J’imaginais ces montagnes désertes en dehors du site touristique, mais que nenni ! Ce sont de véritables petits villages qui prennent vie le long du chemin escarpé qui descend dans un premier temps sur la crête puis après sur le flanc de la montagne. Difficile à imaginer que des familles entières puissent vivre là, passablement coupées du reste du pays, en tout cas éloignées des routes, et à plusieurs heures à pied des grands centres. Certaines habitations mériteraient carrément l’appellation de bidonville, et la gestion des ordures le long de ce chemin est clairement un gros problème. Mais d’un côté les gens semblent aussi tranquilles, et sur mon passage tout le monde me sourit et me dit bonjour. J’ai la sensation que les moines utilisent aussi beaucoup ce passage là pour accéder au temple du rocher d’or. Dans tous les cas, que ce soit le paysage immédiat autour du chemin, ou la vue qui se découvre parfois à un tournant, c’est vraiment un moment où je peux profiter de la beauté du paysage que m’offrent les montagnes Birmanes. Vers la fin du parcours, un petit village s’est créé là au milieu de nulle part, j’entends les enfants à l’école pendant mon passage, il y a des échoppes le long du parcours aussi à intervalle plus ou moins régulier. A quelques kilomètres de l’arrivée, je fais un détour par une pagode suspendue au flanc de la montagne au-dessus de Kinpun. Cette dernière possède une réplique du rocher d’or, que personnellement je trouve finalement plus intéressante que l’original avec tout le cinéma qui est fait autour. Bon par contre, je déchante un peu sur la fin du chemin, j’ai beau le suivre du mieux que je peux, il devient de plus en plus raide et ne me fait pas partir dans la bonne direction. Après 30 minutes de galère à glisser dans les descentes très très raides, je parviens à rejoindre Kinpun, mais plus en amont que prévu. Je finis le retour le long de la route, et c’est bien harassé et affamé que j’arrive au point de départ du bus.

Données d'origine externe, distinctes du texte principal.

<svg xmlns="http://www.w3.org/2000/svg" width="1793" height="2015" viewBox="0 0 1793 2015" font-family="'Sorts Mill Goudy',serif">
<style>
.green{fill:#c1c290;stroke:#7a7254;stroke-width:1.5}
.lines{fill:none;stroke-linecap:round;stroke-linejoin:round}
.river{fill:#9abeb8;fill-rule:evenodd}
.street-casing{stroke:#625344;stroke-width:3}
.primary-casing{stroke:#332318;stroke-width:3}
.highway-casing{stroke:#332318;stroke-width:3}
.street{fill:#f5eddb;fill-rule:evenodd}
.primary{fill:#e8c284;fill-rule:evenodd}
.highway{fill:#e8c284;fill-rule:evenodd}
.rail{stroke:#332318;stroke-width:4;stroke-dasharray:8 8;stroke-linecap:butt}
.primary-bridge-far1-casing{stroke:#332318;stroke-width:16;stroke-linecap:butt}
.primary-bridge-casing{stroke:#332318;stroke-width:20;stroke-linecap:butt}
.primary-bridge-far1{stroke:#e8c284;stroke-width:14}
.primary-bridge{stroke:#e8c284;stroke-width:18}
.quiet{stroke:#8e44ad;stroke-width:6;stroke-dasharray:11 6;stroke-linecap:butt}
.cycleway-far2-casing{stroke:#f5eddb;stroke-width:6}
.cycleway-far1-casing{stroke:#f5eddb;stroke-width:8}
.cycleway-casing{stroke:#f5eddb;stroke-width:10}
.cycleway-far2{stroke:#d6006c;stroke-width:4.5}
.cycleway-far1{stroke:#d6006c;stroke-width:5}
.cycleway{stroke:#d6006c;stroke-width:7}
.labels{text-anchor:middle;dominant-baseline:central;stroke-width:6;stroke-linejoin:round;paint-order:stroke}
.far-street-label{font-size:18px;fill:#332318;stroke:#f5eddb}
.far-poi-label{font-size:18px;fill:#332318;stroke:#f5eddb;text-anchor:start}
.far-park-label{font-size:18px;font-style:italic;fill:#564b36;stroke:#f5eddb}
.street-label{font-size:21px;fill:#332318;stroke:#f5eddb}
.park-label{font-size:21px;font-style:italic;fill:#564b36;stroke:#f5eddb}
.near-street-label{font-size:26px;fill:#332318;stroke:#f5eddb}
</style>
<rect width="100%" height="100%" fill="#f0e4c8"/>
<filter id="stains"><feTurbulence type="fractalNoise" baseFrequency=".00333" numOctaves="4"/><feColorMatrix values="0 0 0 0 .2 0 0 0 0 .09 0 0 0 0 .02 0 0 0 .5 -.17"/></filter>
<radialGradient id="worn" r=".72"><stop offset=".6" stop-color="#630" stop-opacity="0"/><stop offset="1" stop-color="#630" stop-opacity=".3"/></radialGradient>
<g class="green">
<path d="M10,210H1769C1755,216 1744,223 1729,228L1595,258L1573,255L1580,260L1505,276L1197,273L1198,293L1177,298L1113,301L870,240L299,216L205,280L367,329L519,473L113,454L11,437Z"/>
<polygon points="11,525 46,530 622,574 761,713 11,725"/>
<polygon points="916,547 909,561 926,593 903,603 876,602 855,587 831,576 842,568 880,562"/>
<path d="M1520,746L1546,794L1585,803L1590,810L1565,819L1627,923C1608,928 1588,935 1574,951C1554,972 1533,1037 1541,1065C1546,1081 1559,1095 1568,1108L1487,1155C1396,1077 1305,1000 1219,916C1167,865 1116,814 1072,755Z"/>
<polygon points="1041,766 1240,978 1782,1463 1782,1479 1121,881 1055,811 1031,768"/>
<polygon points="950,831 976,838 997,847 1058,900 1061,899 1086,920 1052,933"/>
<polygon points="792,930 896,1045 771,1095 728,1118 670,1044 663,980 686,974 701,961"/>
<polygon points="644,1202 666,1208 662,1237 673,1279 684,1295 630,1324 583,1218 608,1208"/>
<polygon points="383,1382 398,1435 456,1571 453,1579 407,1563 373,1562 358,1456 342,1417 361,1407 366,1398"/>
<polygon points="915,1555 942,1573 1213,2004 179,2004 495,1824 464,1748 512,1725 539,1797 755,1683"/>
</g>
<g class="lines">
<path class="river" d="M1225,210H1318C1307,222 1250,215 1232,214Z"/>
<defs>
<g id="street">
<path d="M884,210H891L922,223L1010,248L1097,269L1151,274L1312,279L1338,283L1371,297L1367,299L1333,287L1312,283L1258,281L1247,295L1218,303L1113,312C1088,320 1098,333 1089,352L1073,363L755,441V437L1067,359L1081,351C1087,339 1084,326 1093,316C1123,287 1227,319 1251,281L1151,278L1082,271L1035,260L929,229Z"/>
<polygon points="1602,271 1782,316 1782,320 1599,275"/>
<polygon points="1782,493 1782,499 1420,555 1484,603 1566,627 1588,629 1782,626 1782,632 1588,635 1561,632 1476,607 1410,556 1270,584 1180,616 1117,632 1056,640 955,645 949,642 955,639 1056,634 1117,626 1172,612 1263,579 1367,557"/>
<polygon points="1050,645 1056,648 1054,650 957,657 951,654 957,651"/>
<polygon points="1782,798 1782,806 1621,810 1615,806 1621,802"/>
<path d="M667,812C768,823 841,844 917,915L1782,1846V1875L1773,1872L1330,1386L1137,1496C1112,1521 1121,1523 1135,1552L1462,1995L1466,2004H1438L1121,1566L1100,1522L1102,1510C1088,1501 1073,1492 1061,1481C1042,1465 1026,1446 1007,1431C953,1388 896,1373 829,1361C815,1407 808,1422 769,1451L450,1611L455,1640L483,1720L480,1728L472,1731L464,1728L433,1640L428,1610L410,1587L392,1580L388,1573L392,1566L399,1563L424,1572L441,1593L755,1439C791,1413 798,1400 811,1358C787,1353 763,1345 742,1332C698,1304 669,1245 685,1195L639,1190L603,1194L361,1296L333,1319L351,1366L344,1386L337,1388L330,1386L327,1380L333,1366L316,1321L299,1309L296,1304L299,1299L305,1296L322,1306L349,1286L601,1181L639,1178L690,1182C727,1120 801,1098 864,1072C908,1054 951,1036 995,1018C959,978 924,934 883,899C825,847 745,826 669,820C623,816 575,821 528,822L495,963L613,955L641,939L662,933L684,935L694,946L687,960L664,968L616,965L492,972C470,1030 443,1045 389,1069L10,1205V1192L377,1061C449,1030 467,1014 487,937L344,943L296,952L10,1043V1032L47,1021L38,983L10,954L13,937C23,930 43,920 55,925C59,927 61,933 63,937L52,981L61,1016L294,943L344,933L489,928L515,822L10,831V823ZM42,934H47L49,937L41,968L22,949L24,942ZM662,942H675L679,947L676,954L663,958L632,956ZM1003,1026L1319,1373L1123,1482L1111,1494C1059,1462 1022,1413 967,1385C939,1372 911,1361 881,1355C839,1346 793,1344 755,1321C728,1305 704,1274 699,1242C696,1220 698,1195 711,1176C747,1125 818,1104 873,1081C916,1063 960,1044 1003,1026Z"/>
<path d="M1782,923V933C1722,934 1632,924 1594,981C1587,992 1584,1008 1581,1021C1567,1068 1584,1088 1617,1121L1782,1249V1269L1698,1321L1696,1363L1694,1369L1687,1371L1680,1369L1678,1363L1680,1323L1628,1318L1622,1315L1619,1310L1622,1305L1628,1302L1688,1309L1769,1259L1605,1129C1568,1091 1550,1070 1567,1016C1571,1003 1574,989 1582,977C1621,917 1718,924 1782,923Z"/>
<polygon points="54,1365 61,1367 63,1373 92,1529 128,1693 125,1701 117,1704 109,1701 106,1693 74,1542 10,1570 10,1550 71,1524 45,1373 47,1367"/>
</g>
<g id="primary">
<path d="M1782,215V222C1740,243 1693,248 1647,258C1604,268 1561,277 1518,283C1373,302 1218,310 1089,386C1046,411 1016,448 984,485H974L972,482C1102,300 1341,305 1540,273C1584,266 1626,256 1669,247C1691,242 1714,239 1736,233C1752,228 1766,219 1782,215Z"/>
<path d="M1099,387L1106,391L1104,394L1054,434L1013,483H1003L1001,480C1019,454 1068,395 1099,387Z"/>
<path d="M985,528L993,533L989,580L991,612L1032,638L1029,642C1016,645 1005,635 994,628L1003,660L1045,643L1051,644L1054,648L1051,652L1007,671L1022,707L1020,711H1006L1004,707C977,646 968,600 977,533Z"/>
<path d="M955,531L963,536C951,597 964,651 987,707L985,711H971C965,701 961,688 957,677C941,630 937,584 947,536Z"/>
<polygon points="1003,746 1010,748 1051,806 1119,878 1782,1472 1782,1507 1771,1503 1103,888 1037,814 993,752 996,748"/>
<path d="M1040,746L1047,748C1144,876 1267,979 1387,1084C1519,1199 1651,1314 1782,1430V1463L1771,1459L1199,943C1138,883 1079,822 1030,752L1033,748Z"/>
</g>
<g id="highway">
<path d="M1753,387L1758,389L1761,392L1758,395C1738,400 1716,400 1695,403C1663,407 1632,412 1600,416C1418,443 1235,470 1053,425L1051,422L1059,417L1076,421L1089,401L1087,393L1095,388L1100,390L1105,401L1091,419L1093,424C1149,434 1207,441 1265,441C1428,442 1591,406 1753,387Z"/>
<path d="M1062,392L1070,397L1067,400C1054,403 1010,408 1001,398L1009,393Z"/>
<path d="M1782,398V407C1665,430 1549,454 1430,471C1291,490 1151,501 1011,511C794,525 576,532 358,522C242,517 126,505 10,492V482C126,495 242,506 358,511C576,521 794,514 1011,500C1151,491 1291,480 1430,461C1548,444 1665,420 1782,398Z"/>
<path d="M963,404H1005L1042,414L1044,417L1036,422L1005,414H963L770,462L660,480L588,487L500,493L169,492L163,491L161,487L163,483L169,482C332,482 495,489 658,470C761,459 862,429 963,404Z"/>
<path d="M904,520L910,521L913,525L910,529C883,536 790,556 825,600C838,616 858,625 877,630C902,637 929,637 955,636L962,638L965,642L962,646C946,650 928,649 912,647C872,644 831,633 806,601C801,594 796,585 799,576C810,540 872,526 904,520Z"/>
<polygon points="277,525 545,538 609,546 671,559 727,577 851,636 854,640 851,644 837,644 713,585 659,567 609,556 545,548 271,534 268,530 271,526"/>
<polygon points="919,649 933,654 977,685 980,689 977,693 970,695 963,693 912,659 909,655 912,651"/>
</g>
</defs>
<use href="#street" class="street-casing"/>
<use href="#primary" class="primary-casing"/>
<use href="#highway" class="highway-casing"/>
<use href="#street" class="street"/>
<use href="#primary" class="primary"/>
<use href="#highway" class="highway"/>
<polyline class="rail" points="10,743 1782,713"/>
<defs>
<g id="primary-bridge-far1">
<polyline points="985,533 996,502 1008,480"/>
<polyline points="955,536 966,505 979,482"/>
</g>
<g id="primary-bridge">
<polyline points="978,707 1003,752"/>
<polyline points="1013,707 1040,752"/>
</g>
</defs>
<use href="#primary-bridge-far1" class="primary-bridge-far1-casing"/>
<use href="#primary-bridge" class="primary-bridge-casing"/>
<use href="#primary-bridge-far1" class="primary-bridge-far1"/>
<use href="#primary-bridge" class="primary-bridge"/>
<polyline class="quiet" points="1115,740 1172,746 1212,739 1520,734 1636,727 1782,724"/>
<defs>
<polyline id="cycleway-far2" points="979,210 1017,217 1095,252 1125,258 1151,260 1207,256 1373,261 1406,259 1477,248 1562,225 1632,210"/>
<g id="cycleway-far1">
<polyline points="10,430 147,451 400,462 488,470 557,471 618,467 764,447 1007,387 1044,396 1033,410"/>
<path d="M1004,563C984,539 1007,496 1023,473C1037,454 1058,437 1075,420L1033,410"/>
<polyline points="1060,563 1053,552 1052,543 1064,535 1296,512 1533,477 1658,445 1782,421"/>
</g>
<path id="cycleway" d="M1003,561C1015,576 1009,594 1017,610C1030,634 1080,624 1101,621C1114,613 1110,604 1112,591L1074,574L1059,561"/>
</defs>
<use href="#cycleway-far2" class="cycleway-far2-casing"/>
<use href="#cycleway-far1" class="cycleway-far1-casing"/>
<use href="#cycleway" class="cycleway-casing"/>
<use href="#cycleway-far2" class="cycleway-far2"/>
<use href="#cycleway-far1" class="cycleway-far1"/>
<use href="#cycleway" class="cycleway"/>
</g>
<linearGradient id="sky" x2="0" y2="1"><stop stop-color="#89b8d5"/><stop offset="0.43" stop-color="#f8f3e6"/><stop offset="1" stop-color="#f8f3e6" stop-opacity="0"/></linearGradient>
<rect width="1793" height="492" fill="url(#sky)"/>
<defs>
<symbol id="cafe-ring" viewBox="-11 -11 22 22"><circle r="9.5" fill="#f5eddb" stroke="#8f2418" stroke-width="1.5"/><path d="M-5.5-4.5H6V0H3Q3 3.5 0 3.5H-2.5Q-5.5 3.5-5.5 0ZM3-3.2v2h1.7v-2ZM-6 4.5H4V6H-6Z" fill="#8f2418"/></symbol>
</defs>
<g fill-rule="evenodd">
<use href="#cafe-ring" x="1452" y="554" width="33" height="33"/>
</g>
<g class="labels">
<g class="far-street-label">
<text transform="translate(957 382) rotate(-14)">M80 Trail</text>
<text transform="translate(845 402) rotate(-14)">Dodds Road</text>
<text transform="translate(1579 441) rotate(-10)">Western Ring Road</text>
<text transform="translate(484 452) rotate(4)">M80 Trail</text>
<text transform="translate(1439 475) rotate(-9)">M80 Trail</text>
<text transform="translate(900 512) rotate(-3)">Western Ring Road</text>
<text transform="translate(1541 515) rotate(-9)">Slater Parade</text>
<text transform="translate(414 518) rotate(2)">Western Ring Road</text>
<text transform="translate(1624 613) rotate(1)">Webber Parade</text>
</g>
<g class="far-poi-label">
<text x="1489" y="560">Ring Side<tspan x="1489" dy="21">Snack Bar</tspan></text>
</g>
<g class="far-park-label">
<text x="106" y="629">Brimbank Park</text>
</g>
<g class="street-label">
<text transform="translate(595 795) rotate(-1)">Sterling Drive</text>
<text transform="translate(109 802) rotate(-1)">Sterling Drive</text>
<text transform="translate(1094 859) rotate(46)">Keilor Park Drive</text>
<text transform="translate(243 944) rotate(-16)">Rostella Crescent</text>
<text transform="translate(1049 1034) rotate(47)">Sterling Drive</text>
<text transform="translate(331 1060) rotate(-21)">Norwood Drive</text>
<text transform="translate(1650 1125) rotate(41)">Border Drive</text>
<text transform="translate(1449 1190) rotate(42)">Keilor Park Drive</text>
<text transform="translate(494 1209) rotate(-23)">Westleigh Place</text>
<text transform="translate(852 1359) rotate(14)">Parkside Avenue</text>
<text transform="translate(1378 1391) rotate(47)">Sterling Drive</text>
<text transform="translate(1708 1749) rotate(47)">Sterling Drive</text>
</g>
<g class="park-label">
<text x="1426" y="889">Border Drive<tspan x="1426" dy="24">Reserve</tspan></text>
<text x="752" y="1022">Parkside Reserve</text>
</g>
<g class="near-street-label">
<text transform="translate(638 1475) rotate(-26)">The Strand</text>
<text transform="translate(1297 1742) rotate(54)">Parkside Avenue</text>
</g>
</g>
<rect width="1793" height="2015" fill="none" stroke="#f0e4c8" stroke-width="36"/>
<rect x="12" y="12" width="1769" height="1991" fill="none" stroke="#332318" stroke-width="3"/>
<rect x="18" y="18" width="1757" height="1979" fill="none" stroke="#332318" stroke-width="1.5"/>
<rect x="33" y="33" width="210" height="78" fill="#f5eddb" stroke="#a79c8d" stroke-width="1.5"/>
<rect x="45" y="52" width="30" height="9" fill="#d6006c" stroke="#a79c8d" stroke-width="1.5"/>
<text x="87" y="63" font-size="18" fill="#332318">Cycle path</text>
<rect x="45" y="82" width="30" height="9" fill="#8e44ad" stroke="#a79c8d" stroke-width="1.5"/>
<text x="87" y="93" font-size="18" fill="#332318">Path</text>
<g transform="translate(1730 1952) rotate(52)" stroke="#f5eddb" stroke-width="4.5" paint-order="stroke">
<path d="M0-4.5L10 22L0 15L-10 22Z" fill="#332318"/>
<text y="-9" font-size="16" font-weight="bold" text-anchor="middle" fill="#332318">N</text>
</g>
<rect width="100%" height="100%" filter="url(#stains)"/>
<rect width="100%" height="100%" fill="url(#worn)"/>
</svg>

Me re-voilà donc à nouveau en bus. A l’approche de Mwlamying, on voit les paysages évoluer, et les rizières se faire de plus en plus nombreuses. La traversée du fleuve Salouen par le pont métallique est magnifique. Je le traverse en plus au moment où le soleil est descendant, ça ne fait que compléter le spectacle ! La gare du bus où je descends ne me semble pas très loin car seulement distante de 3 kilomètres. Je me lance à pied pour rallier mon hôtel. Bon il s’avère que je suis assez loin du centre et qu’une chaîne de collines se dresse entre ma position et mon hôtel. Une fois parti je ne peux plus trop reculer, mais quelle sensation bizarre de me retrouver avec tout mon paquetage au milieu d’un bois, en train de grimper par un petit chemin, puis par des escaliers aménagés. J’ai l’impression de traverser des propriétés, mais je finis quand même par rejoindre la rue qui longe la crête, au bon moment pour voir le coucher de soleil. Il semble d’ailleurs que ce soit le point de rendez-vous pour y assister. Un policier me demande ce que je fais là et me suggère de prendre un taxi mais j’ai déjà fait une grosse partie du chemin donc je continue la descente sur l’autre flanc pour rejoindre mon lieu de villégiature. Une fois installé, je vais prendre des renseignements pour louer une moto pour ma journée de demain, puis je m’offre un bon repas au marché de nuit sur la jetée. Je rentre à l’hôtel (qui sera celui de mon avant dernière étape Birmane) avec la douce impression d’avoir vécu trois journées en une.